NTT Data Engineering Systems Corporation (NDES)
- Industry: CAD/CAM Software
- Founded: 1977
- Headquarters: Tokyo, Japan
- Key people: Keiji Takeuchi, President
- Revenue: 8,500 million yen (2013)
- Number of employees: 294 (2007)
- Website: www.nttd-es.co.jp

= NTT Data Engineering Systems Corporation =

Hitachi Zosen Information Systems was founded as a division of Hitachi Zosen Corporation in 1977, becoming an independent systems integration focussed on CAD/CAM, GPS/GIS,
and ERP/SCM in 1997, and finally changing its name in 2006 to NTT Data Engineering Systems Corporation (NDES) when NTT Data Corporation acquired the management rights.

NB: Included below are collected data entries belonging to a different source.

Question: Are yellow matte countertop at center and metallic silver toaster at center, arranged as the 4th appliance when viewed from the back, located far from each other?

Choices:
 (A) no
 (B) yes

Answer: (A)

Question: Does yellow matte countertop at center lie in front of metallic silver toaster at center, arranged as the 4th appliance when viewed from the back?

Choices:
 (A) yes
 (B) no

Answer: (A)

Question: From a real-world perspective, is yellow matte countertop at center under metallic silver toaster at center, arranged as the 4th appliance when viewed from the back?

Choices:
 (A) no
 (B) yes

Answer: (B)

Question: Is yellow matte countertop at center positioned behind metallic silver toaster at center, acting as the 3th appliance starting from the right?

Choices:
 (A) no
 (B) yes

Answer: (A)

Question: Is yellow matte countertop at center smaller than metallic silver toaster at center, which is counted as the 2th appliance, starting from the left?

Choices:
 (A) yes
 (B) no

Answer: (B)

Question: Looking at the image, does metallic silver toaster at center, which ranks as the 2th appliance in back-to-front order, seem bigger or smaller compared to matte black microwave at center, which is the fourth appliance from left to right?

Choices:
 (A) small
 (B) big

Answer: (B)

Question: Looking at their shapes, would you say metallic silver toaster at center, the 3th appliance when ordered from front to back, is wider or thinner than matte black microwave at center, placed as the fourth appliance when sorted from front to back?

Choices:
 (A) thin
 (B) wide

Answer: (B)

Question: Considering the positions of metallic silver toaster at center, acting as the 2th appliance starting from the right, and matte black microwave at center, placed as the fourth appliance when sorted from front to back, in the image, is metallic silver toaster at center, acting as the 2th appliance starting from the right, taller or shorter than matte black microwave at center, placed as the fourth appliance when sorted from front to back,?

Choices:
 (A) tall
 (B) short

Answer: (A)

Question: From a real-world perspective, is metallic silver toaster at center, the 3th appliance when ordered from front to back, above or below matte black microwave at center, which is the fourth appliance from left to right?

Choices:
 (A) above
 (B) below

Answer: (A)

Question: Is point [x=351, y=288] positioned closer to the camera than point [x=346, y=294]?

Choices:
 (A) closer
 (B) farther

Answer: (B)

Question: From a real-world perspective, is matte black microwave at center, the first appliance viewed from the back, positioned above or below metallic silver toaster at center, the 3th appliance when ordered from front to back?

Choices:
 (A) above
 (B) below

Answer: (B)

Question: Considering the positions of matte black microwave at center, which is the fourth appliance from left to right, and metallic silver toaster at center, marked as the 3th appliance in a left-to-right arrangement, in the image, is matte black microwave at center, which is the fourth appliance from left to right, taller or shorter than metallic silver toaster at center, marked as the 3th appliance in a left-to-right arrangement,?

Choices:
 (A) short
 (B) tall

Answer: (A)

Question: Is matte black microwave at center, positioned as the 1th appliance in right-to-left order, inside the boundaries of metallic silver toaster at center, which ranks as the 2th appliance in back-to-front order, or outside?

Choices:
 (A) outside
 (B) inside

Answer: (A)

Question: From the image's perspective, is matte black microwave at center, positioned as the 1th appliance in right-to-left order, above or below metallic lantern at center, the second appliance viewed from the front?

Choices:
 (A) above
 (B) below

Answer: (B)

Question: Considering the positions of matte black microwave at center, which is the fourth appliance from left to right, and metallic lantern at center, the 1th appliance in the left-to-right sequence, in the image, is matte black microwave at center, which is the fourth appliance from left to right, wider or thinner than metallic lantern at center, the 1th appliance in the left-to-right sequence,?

NDES supplies services and software products such as Space-E/Modeller, Space-E/CAM, Space-E/Mold, which are all based on the Catia system.

In addition to its activities in Japan, it has offices in China and Thailand and develops software in Vietnam and Slovakia.

In 2002 NDES signed an alliance with Dassault to develop and sell collaborative Space-E/CAM and MOLD products to the Asia-Pacific market.
Vero Software Plc, a supplier of software to NDES, describes them as "the largest vendor of CAM systems in Japan" in 2004.